Big, burly and a tough player to get around, Regehr rose to prominence with the Flames as one of the league’s preeminent defensive defenders. His side of the ice was affectionately nicknamed “The Tunnel of Death,” and wingers on his side were regularly steamrolled into the boards trying to creep around him with the puck. He was also an accomplished shot blocker. His career highlights with Calgary were the 2004 Stanley Cup Final run and his appearance in the 2006 Winter Olympics for Team Canada.

Over time, Regehr’s physical style of play took his toll and he lost a bit of his foot-speed. He was traded by Calgary to the Buffalo Sabres at the 2011 NHL Entry Draft – agreeing to waive his no-trade clause for the betterment of the team – in a move that sent Paul Byron and Chris Butler to the Flames.

Regehr eventually found his way to the Los Angeles Kings, where he helped the Kings win the 2014 Stanley Cup – although he missed much of the 2014 playoffs due to injury. He was the third former member of the 2004 Flames team to win a Cup, following Mike Commodore in 2006 and Andrew Ference in 2011.

Best of luck in retirement, Robyn. Thanks for all the memories.

  • everton fc

    My wife’s “people” are not far from where Reggie was raised.

    I bet he’s given a role by Darryl, who loved him.

    Or, he could come back home to Calgary and the organization could find a role for him here. He’s all class. Always one of my favourite Flames.

  • Oh, Reggie.

    We loved you so.

    Phaneuf, Bouwmeester, Leopold, Hamrlik, Gauthier, Morris, Sarich and Aucoin. All good (or at least, in Phaneuf’s case, decent) defenders, but none of them can compare to Robyn Regehr.

    Reggie was more than just a Flame for me; he was an icon. Some may call him part of the “Old Boys’ Club” with Iginla, Conroy, Dion, Langkow, and even Cammalleri to an extent. To me, he was one of the best defenders in the league. I’ll never forget his endless destruction of one Ales Hemsky – a reason I loved him so much.

    Fare thee well, Robyn.

  • everton fc

    I was not impressed with the crosschecking on Hudler by Robin as well. He’s lost a few steps and become a goon. Time to hang em up! Not sure why crosschecking is not called more often in the nhl. The Queens , oops, I mean kings are looking slow and old in the tooth!

  • RedMan

    I remember when HNC interviewed Robyn on After Hours and was asked about his seeming love for plastering Hemsky into the boards. He said it all started when Hemsky crosschecked him in the face. After that, he said, it was on every night, and I am sure Hemsky would take back the cross check if he could.

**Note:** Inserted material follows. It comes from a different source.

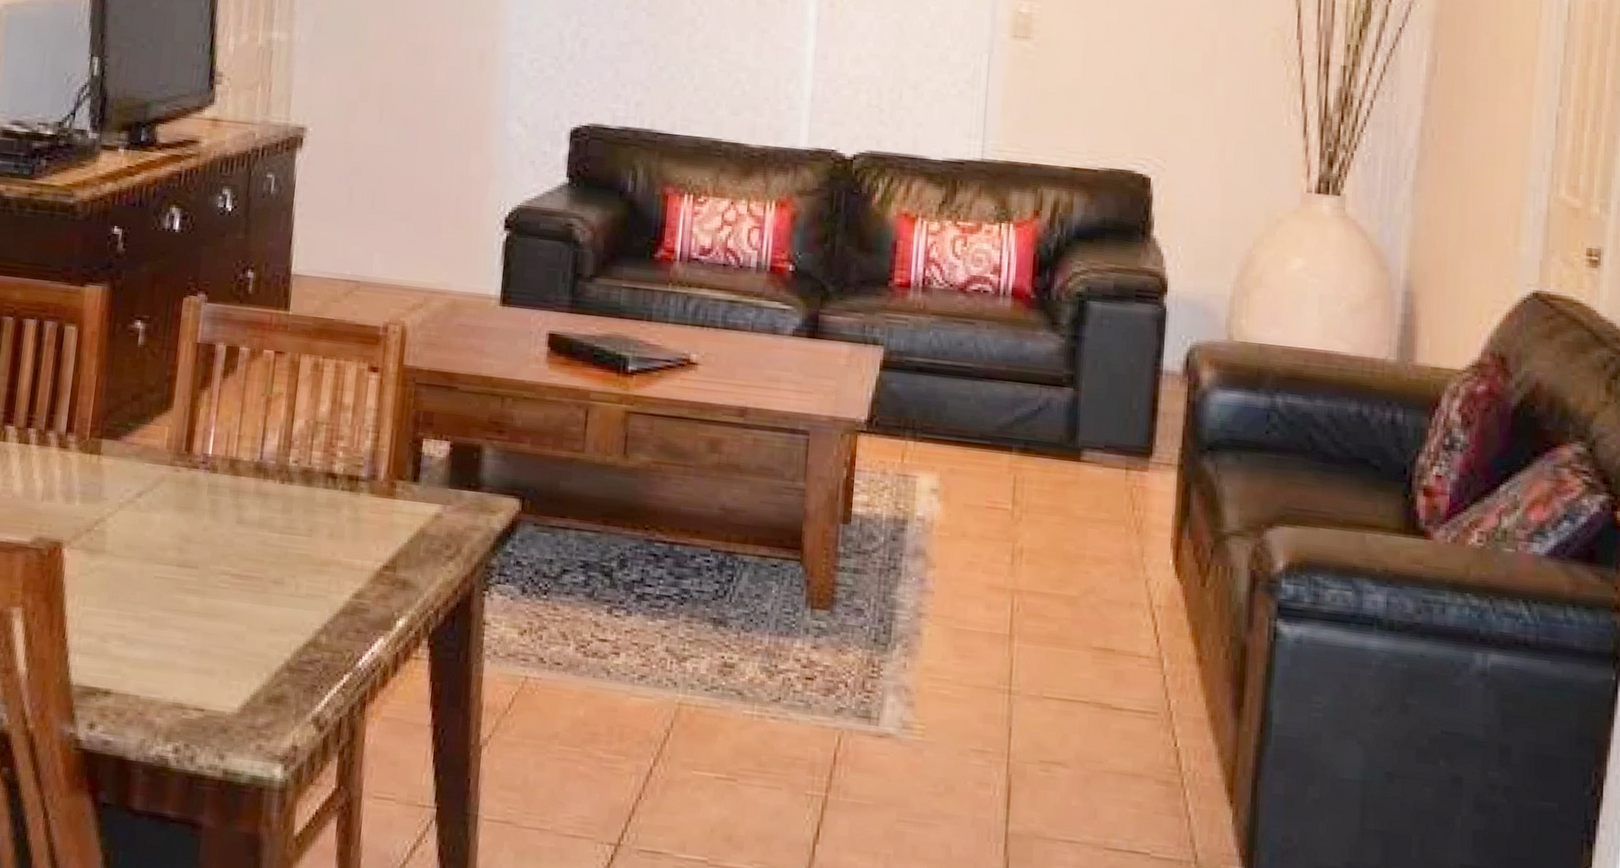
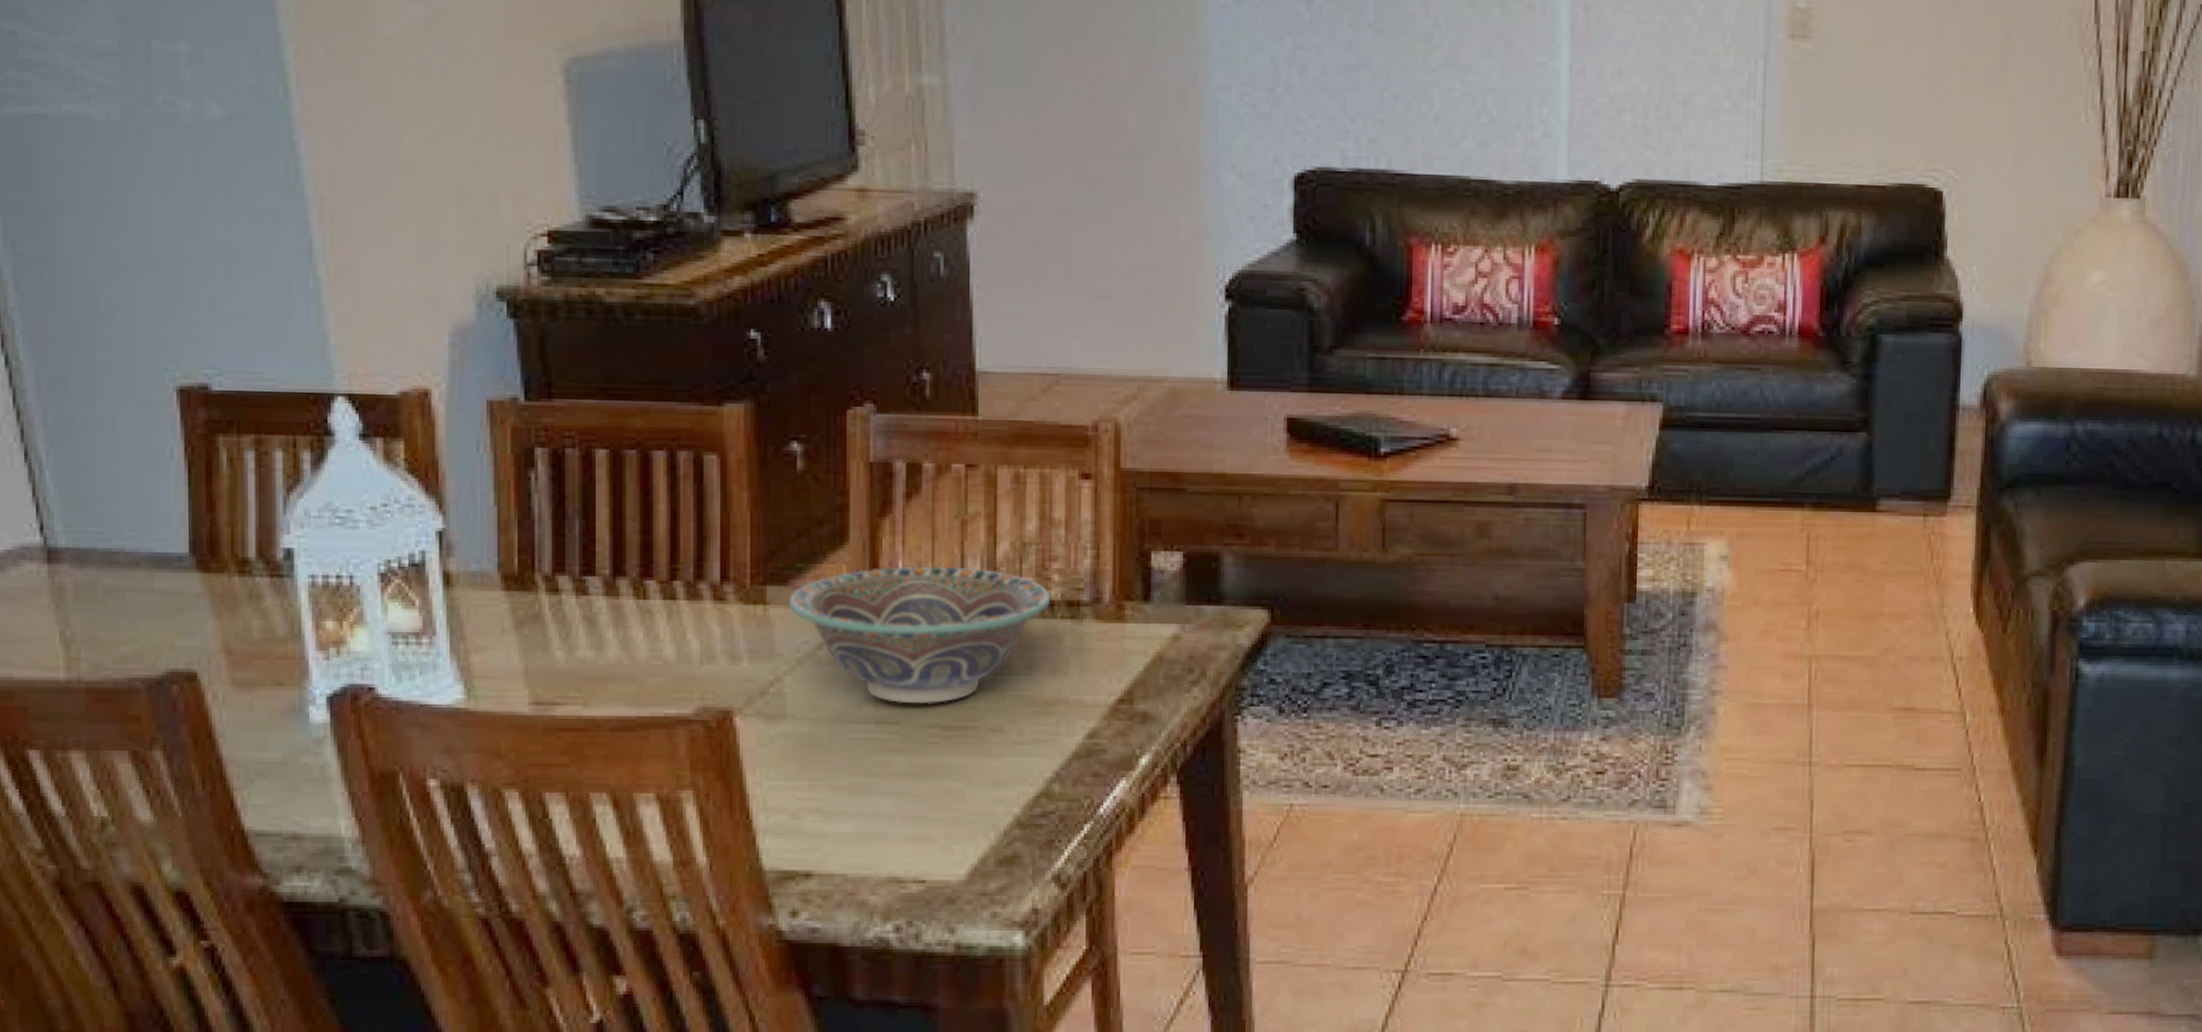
decorative bowl: none [118,432,335,554] -> present [788,566,1051,704]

    the clip of this used to be available on youtube but i can’t find it, haven’t been able to for w while. i bet CBC made em take it down.

    I loved Regehr like all flames fans, but also cringed as he went after Gaudreau and Hudler. I thought he dislocated Hudler’s arm with that nasty series of crosschecks in front of the net.

  • RKD

    Reg had a great career and i’m sure no one is more relieved than Hemsky. Robyn crushed that guy, he was a great shutdown d-man. He is only 34 but my guess is while the mind may be telling him to keep going his body has stopped. He still played in 66 games and put up 13 points. It’s not like he’s missed too much time. He played in 79 games last season. Maybe the Kings told him he would not be offered a new contract. Depending on how the Voynov situation unfolds, LA will have some holes on d to fill.

  • RedMan

    Thanks Ryan for a great article with the two great clips!

    It always felt wrong to me more than others when Peter Maher would call Regehr’s name not as a Flame.

    I liked one of the locker room clips where Reggie referred to Bouwmeester as “Silent Bob”.

    It would be interesting to know What Giordano’s thoughts are on Reggie and what possible influence he may have had on him?

    Good luck and thanks “Rocket Robyn Regehr”!